◆ PASSAGE TO READ ◆
Overview and update on Corban v USAA

Marilyn Haverty, whose house in Waveland, Miss., was buffeted by wind and surging water in Hurricane Katrina, thought her homeowner’s insurance would cover at least the wind damage. But it never paid her a penny…

The insurance companies say they paid for damage to homes in areas where there was no flooding. Where there was flooding, they say, they paid for damage that could have come only from wind, like the loss of a roof and broken upper-story windows — above the highest marks left by flood waters. But they have generally refused to pay for damage to houses, or parts of houses, that were hit by both wind and flood water…

From the NYT’s August 2006 Small Clause, Big Problem, fast forward (or slow forward, as it turned out to be) to  Spring 2008 and Sop’s three posts on Corban v USAA – The Absurdity of Judge Jones’ Reasoning Manifested (April 18); Corban v USAA Makes the News (May 13); and, The State Supreme Court Agrees to Hear Corban (May 20).

Sop used Anita Lee’s story in the Sun Herald for background in his April post and it’s well worth repeating.

The Mississippi Supreme Court is being asked to decide whether Katrina’s wind damage is covered when tidal surge contributes to the loss.

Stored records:
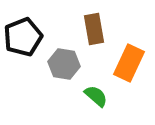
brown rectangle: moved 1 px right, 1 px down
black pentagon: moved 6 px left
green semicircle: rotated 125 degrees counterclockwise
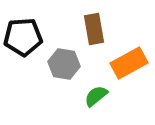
black pentagon: rotated 18 degrees clockwise
orange rectangle: rotated 36 degrees clockwise
green semicircle: rotated 80 degrees counterclockwise
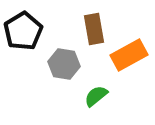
black pentagon: moved 6 px up; rotated 27 degrees counterclockwise
orange rectangle: moved 8 px up
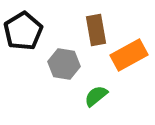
brown rectangle: moved 2 px right, 1 px down
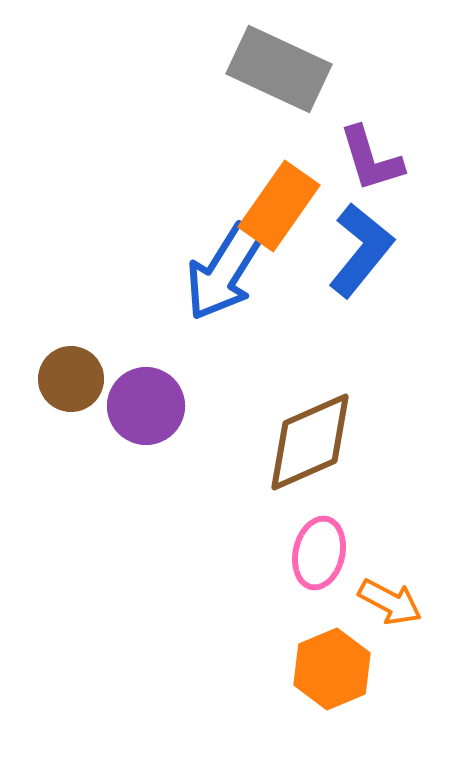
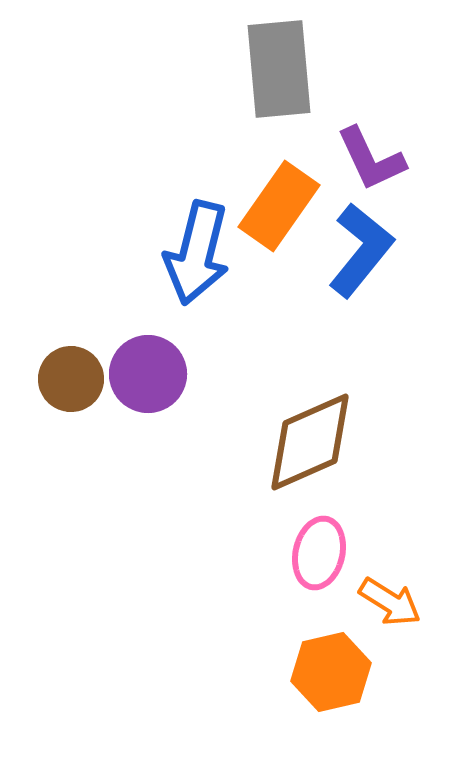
gray rectangle: rotated 60 degrees clockwise
purple L-shape: rotated 8 degrees counterclockwise
blue arrow: moved 27 px left, 19 px up; rotated 18 degrees counterclockwise
purple circle: moved 2 px right, 32 px up
orange arrow: rotated 4 degrees clockwise
orange hexagon: moved 1 px left, 3 px down; rotated 10 degrees clockwise
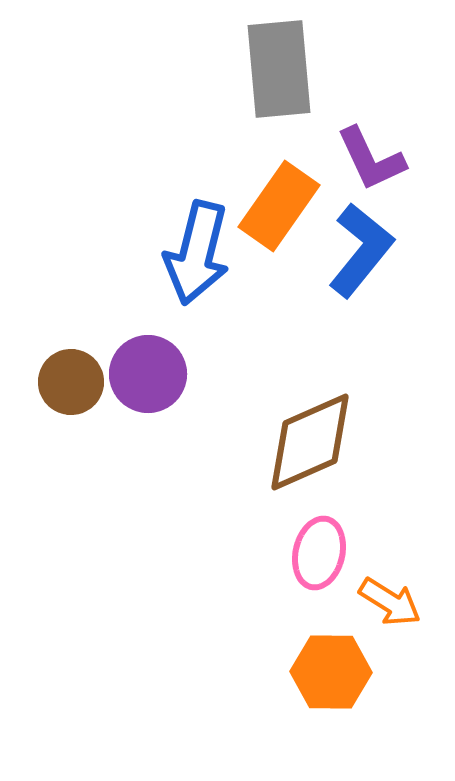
brown circle: moved 3 px down
orange hexagon: rotated 14 degrees clockwise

◆ PROBLEMS ◆
1 - In the post on Corban v USAA, what is the Mississippi Supreme Court being asked to decide?
2 - List the titles of the three posts by Sop that the post on Corban v USAA names.
The items stand apart from the post on Corban v USAA.

◆ SOLUTIONS TO EACH TASK ◆
1 - Whether Katrina's wind damage is covered when tidal surge contributes to the loss.

2 - The Absurdity of Judge Jones' Reasoning Manifested; Corban v USAA Makes the News; The State Supreme Court Agrees to Hear Corban